> [Your task]
Every line from the one holding "right eye: (332, 326)" through the one holding "right shoulder: (69, 167)" in the data below must be returned exactly, both ends included, with pictures left out and nothing else added.

> [Data shown]
-- -- --
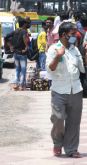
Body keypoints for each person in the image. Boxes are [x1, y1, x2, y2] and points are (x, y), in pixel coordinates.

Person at [46, 22, 85, 158]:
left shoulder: (75, 50)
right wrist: (58, 56)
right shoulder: (53, 49)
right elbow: (50, 68)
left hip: (76, 90)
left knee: (74, 121)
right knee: (58, 119)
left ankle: (71, 149)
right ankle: (57, 143)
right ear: (63, 35)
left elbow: (82, 68)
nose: (76, 35)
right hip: (59, 90)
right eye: (73, 33)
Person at [9, 17, 31, 90]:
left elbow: (6, 37)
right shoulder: (24, 31)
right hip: (22, 53)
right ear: (24, 24)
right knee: (23, 70)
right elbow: (25, 38)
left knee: (17, 69)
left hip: (15, 53)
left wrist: (11, 46)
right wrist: (26, 47)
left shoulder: (15, 31)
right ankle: (21, 86)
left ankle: (16, 84)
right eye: (26, 23)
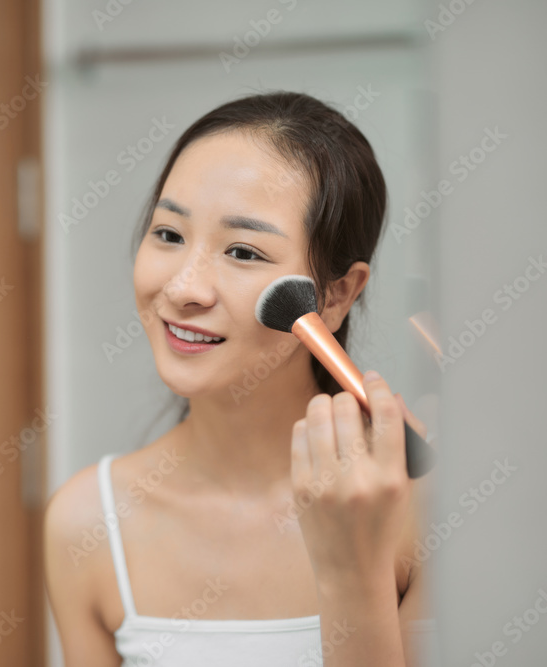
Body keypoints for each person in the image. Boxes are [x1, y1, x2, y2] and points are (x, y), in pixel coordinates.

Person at [44, 91, 437, 666]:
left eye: (243, 251)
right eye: (169, 235)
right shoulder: (85, 523)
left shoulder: (420, 511)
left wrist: (352, 574)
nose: (183, 289)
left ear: (336, 295)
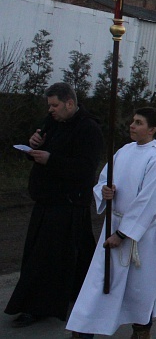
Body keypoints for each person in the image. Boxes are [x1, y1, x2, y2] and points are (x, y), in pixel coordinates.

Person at [67, 107, 156, 339]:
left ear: (152, 129)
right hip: (114, 226)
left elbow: (150, 201)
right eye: (133, 121)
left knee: (140, 289)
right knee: (100, 283)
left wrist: (123, 234)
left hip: (141, 236)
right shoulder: (124, 151)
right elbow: (105, 178)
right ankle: (84, 329)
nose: (132, 126)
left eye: (138, 122)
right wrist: (104, 191)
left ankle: (141, 331)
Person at [5, 82, 103, 328]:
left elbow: (84, 169)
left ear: (70, 103)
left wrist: (50, 159)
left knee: (47, 257)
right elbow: (41, 151)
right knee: (76, 252)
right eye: (49, 105)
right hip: (48, 200)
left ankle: (37, 306)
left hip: (67, 203)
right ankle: (86, 290)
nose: (51, 110)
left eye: (55, 105)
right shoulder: (53, 122)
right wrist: (34, 146)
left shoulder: (88, 129)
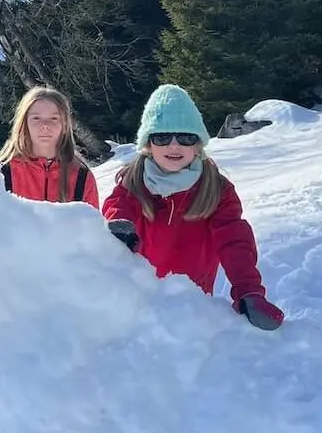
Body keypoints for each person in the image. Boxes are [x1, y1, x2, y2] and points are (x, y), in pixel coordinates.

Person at [101, 84, 285, 330]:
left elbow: (235, 242)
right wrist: (119, 225)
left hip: (192, 304)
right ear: (148, 144)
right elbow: (117, 206)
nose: (174, 146)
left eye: (185, 137)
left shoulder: (217, 190)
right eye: (162, 137)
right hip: (141, 301)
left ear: (198, 145)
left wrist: (249, 291)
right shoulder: (134, 183)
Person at [0, 86, 99, 207]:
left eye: (54, 118)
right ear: (24, 124)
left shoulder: (81, 176)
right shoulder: (2, 173)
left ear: (65, 125)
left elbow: (91, 224)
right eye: (36, 118)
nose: (45, 125)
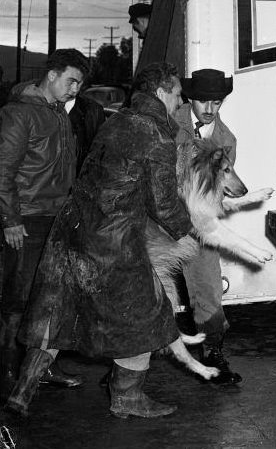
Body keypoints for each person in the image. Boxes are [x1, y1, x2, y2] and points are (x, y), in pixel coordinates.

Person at [1, 63, 193, 433]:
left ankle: (22, 392)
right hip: (114, 239)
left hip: (72, 228)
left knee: (55, 311)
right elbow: (163, 202)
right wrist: (190, 230)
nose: (180, 101)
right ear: (161, 93)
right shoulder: (155, 133)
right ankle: (128, 397)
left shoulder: (117, 120)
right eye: (178, 94)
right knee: (147, 316)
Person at [0, 49, 89, 403]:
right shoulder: (18, 113)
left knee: (49, 300)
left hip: (56, 219)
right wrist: (9, 220)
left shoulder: (59, 115)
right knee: (16, 303)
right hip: (26, 222)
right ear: (51, 75)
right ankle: (7, 374)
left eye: (80, 84)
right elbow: (2, 171)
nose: (76, 89)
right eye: (72, 80)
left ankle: (41, 368)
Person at [173, 68, 271, 385]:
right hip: (157, 223)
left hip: (195, 230)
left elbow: (215, 196)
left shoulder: (226, 141)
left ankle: (213, 354)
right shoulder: (168, 122)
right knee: (146, 295)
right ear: (190, 98)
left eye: (217, 101)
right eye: (203, 101)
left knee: (210, 292)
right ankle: (125, 370)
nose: (210, 108)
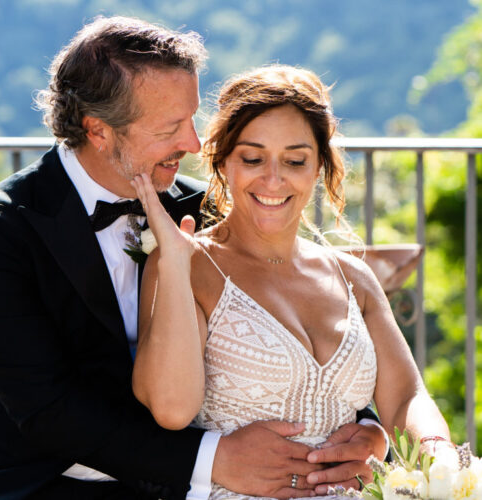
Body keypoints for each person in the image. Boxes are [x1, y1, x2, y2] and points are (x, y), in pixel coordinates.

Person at [0, 17, 387, 500]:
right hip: (55, 480)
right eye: (171, 127)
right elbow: (47, 411)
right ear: (98, 131)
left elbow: (298, 326)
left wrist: (363, 427)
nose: (194, 144)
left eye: (192, 119)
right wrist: (214, 459)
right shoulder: (0, 231)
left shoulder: (202, 208)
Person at [131, 64, 451, 499]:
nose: (273, 179)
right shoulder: (185, 264)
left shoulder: (352, 276)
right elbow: (171, 408)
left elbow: (405, 399)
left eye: (295, 160)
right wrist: (171, 265)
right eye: (253, 158)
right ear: (222, 160)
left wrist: (444, 465)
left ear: (318, 165)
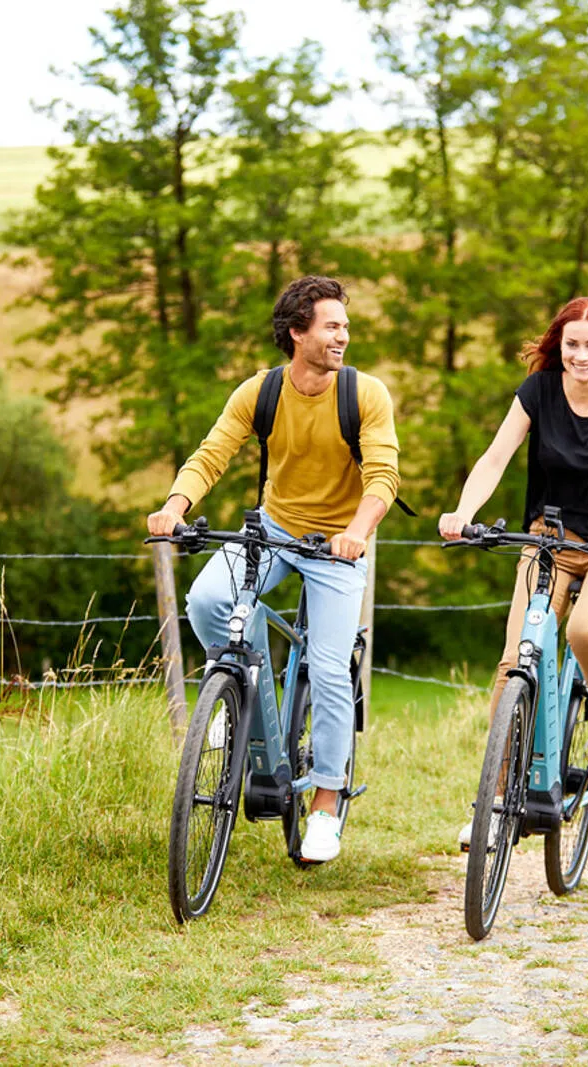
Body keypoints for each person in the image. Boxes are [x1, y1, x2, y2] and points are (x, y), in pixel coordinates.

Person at [147, 276, 401, 864]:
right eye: (332, 326)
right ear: (297, 333)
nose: (343, 335)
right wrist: (174, 507)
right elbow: (211, 454)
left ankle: (326, 806)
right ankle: (240, 695)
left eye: (344, 325)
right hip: (276, 528)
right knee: (211, 601)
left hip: (338, 543)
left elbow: (384, 475)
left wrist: (357, 533)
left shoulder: (365, 394)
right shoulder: (260, 392)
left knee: (332, 669)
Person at [438, 296, 588, 847]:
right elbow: (495, 458)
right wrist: (463, 513)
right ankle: (491, 805)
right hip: (549, 539)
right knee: (516, 661)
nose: (581, 355)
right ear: (557, 346)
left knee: (587, 630)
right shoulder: (538, 391)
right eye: (572, 344)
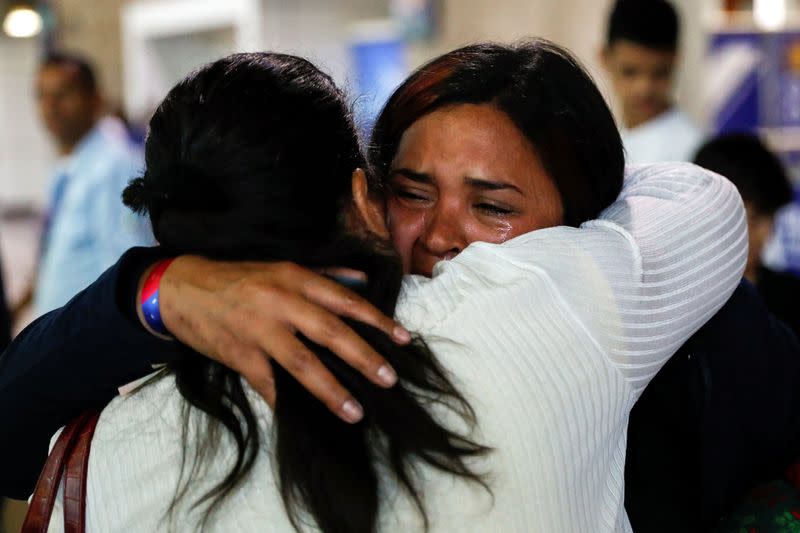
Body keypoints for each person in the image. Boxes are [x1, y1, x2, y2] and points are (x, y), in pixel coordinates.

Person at [3, 42, 747, 532]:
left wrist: (160, 290)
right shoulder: (538, 315)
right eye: (410, 192)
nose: (442, 237)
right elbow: (703, 203)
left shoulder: (108, 438)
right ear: (365, 195)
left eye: (492, 206)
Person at [20, 52, 153, 318]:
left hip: (95, 345)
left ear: (95, 99)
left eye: (62, 95)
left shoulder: (114, 166)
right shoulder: (69, 167)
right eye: (42, 96)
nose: (50, 107)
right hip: (63, 339)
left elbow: (125, 271)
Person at [694, 133, 800, 336]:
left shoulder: (792, 299)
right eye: (754, 219)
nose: (767, 234)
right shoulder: (676, 305)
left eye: (771, 218)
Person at [601, 0, 704, 164]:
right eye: (630, 72)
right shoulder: (602, 139)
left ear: (676, 61)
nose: (644, 88)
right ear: (605, 58)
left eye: (659, 73)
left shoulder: (691, 152)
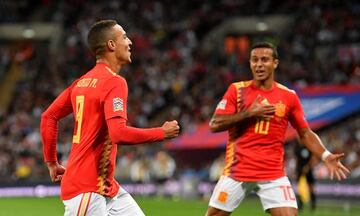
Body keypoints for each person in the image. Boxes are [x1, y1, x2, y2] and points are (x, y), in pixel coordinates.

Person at [40, 19, 180, 216]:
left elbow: (49, 116)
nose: (130, 41)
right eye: (124, 36)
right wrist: (161, 132)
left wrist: (52, 163)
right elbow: (119, 134)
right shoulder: (114, 83)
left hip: (106, 188)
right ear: (111, 45)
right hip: (87, 190)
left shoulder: (80, 83)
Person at [205, 42, 349, 216]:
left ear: (275, 63)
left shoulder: (289, 96)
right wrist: (249, 113)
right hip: (237, 170)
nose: (259, 64)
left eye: (264, 60)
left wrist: (325, 155)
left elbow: (305, 133)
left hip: (272, 173)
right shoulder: (236, 90)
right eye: (254, 60)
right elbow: (215, 124)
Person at [294, 140, 317, 211]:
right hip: (300, 171)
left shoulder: (309, 146)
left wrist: (308, 167)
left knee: (311, 188)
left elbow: (313, 158)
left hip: (309, 170)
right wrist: (297, 170)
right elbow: (297, 159)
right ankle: (300, 205)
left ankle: (313, 205)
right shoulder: (297, 147)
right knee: (300, 188)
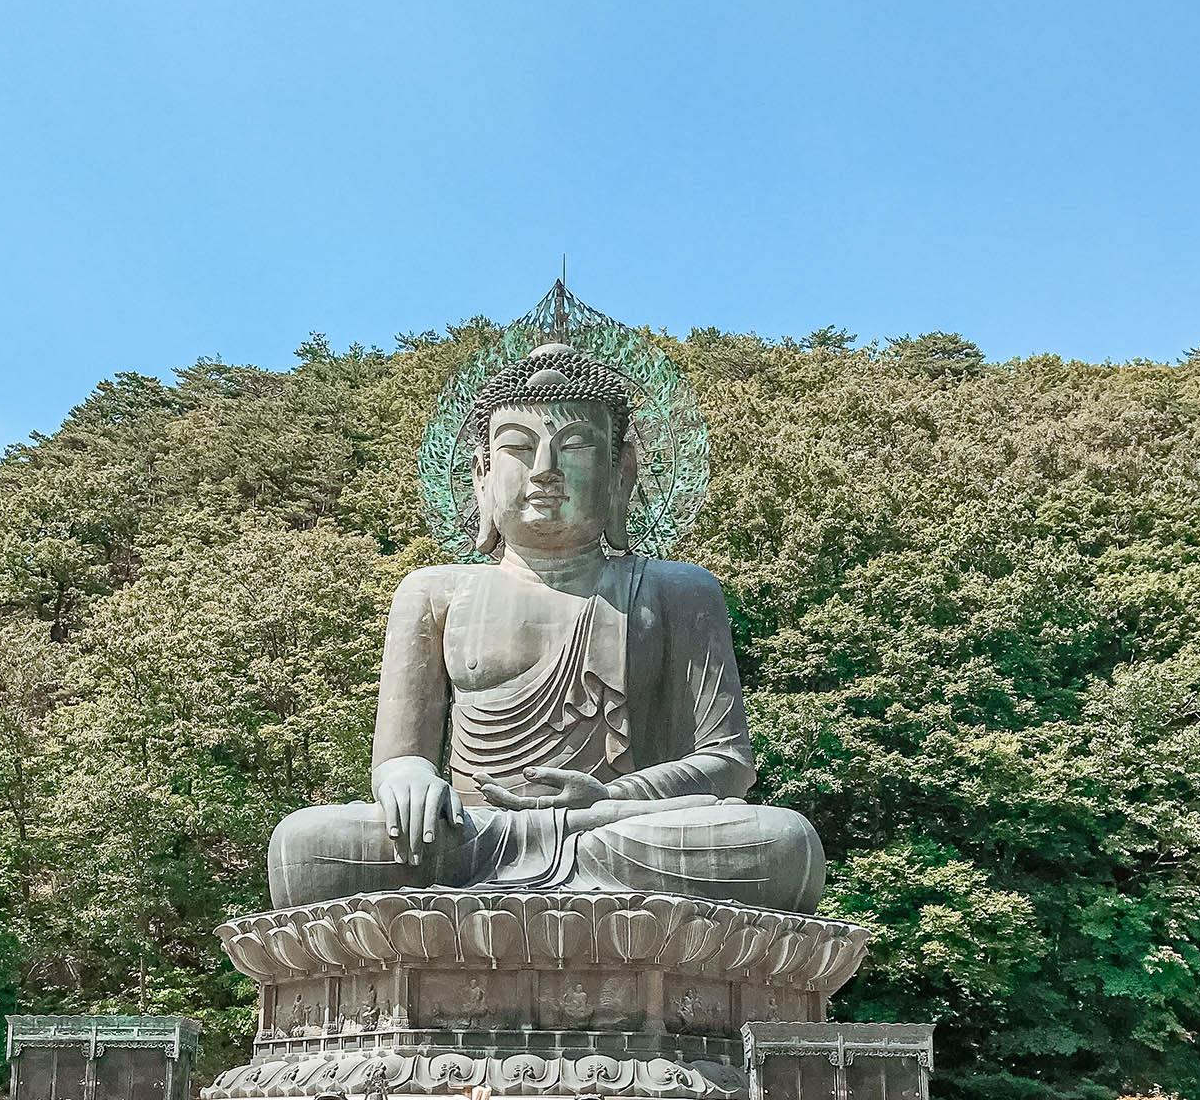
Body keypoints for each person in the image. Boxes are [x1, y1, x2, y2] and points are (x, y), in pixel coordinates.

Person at [268, 341, 824, 912]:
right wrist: (407, 778)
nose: (544, 472)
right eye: (517, 448)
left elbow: (727, 764)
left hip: (619, 829)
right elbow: (397, 757)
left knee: (781, 843)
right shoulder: (434, 591)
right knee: (307, 846)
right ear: (482, 476)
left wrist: (611, 796)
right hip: (473, 833)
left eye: (576, 446)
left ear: (620, 472)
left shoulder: (678, 590)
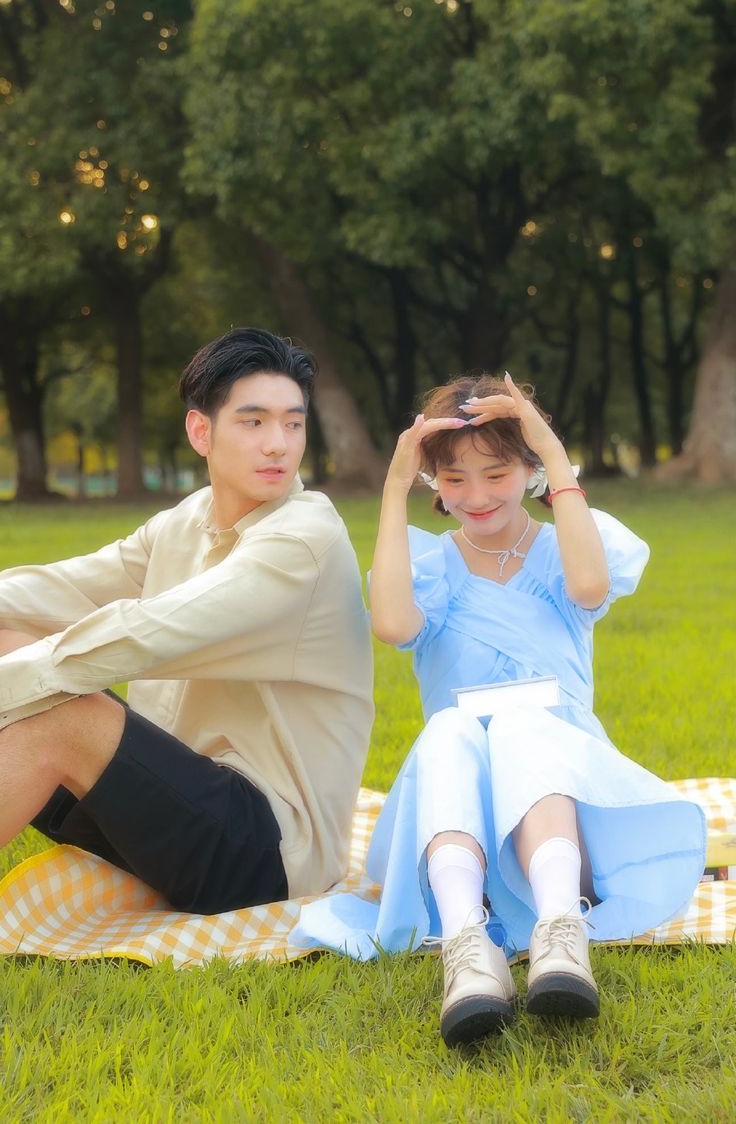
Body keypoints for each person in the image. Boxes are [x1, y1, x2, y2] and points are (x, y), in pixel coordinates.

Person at [294, 371, 705, 1049]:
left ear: (530, 468)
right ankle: (467, 944)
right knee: (453, 724)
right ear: (433, 481)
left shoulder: (565, 548)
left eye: (497, 473)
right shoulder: (428, 566)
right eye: (453, 479)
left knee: (520, 721)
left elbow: (590, 583)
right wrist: (394, 487)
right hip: (463, 816)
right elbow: (394, 625)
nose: (477, 496)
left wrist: (550, 449)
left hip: (563, 805)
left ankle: (559, 930)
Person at [0, 328, 373, 915]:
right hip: (174, 814)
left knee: (58, 709)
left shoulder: (304, 541)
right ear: (202, 431)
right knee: (8, 642)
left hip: (266, 852)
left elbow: (147, 633)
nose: (278, 443)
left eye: (293, 423)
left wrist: (16, 684)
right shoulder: (188, 519)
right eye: (253, 422)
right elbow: (65, 589)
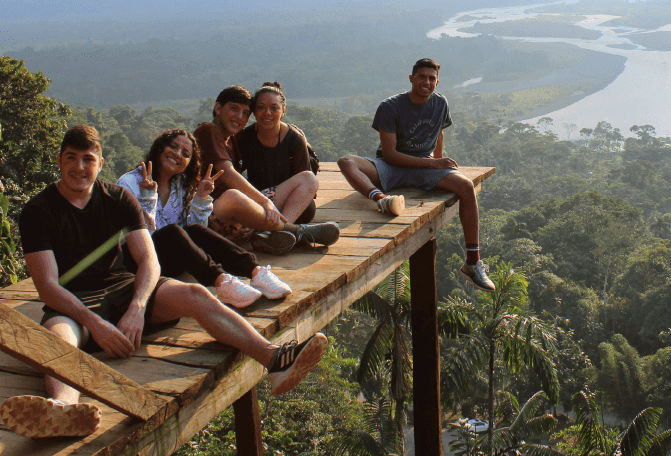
-- -- --
> [Task result]
right eye: (332, 326)
right ear: (297, 333)
nose: (343, 335)
right wrist: (174, 507)
right elbow: (211, 454)
left ankle: (326, 806)
right ankle: (240, 695)
left eye: (344, 325)
right hip: (276, 528)
right knee: (211, 601)
left hip: (338, 543)
left elbow: (384, 475)
left wrist: (357, 533)
left shoulder: (365, 394)
right shoulder: (260, 392)
left knee: (332, 669)
Person at [438, 296, 588, 847]:
right elbow: (495, 458)
right wrist: (463, 513)
right ankle: (491, 805)
right hip: (549, 539)
right knee: (516, 661)
nose: (581, 355)
right ear: (557, 346)
left knee: (587, 630)
right shoulder: (538, 391)
right eye: (572, 344)
Body keypoints for each person in the image. Boxes are [x1, y1, x2, y2] and points are (x, y), in pixel coordinates.

Person at [3, 42, 747, 532]:
left wrist: (160, 290)
right shoulder: (538, 315)
right eye: (410, 192)
nose: (442, 237)
right elbow: (703, 203)
left shoulder: (108, 438)
right ear: (365, 195)
left eye: (492, 206)
Person at [20, 52, 153, 318]:
left hip: (95, 345)
left ear: (95, 99)
left eye: (62, 95)
left shoulder: (114, 166)
right shoulder: (69, 167)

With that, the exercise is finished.